Work order 1 |
Copy the stretch of the Gaza truce passage from "The International Committee" through "foreign ministry said." word for word.
Work order 2 |
According to the Gaza truce passage, how many trucks of humanitarian aid did the Palestine Red Crescent Society say arrived yesterday?

Document segment |

How it is being implemented

The International Committee of the Red Cross (ICRC) is working in Gaza to facilitate the release of the hostages, Qatar said.

Yesterday, hostages were transported through the Rafah crossing to Egypt, the only country apart from Israel to share a border with Gaza.

During the truce, trucks loaded with aid and fuel are expected to cross into Gaza, where 2.3 million people have been running out of food and many hospitals have shut down in part because they no longer have fuel for their generators.

The Palestine Red Crescent Society said 196 trucks of humanitarian aid arrived yesterday, the biggest such convoy into Gaza since the start of the war.

An operations room in Doha will monitor the truce and the release of hostages and has direct lines of communication with Israel, the Hamas political office in Doha and ICRC, Qatar's foreign ministry said.

(Data entries)
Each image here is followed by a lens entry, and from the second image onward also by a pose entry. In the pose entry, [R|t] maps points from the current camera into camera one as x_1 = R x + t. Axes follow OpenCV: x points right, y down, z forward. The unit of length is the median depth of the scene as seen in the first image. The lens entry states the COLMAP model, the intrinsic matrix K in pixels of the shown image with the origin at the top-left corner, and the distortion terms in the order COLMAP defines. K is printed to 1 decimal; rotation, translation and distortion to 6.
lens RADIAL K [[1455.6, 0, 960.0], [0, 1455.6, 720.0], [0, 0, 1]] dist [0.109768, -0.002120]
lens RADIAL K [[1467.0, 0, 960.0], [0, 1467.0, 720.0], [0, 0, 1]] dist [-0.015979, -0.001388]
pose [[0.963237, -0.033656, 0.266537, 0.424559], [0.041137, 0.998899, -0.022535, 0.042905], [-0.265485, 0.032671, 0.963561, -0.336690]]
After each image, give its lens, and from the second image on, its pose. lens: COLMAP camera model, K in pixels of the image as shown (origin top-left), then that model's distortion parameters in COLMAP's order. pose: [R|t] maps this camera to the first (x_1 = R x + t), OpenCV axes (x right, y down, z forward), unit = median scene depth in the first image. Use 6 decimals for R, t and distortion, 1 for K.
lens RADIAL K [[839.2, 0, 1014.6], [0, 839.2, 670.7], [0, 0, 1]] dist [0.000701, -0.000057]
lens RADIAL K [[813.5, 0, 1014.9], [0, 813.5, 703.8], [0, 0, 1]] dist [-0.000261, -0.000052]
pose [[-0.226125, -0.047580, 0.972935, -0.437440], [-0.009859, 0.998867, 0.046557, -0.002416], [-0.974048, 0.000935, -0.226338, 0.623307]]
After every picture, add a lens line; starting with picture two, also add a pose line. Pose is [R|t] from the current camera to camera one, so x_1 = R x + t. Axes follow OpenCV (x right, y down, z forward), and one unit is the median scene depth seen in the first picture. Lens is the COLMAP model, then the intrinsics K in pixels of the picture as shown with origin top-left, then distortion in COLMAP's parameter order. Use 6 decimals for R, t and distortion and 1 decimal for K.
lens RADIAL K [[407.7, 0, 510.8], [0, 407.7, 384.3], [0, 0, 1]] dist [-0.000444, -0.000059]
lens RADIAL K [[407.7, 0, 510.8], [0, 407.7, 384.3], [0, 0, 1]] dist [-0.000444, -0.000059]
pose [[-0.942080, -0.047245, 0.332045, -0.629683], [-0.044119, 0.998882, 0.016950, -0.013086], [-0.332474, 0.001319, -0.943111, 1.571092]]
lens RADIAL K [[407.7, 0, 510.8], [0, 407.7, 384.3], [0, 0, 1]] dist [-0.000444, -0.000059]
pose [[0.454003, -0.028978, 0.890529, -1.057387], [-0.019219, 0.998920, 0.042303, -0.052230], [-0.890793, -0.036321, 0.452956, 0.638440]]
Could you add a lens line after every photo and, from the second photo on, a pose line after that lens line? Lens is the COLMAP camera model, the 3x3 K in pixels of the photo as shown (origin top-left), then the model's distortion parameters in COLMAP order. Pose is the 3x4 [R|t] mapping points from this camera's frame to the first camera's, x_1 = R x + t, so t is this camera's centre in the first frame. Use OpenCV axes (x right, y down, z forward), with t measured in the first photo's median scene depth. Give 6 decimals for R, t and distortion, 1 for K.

Expected output 1 |
The International Committee of the Red Cross (ICRC) is working in Gaza to facilitate the release of the hostages, Qatar said.

Yesterday, hostages were transported through the Rafah crossing to Egypt, the only country apart from Israel to share a border with Gaza.

During the truce, trucks loaded with aid and fuel are expected to cross into Gaza, where 2.3 million people have been running out of food and many hospitals have shut down in part because they no longer have fuel for their generators.

The Palestine Red Crescent Society said 196 trucks of humanitarian aid arrived yesterday, the biggest such convoy into Gaza since the start of the war.

An operations room in Doha will monitor the truce and the release of hostages and has direct lines of communication with Israel, the Hamas political office in Doha and ICRC, Qatar's foreign ministry said.

Expected output 2 |
196 trucks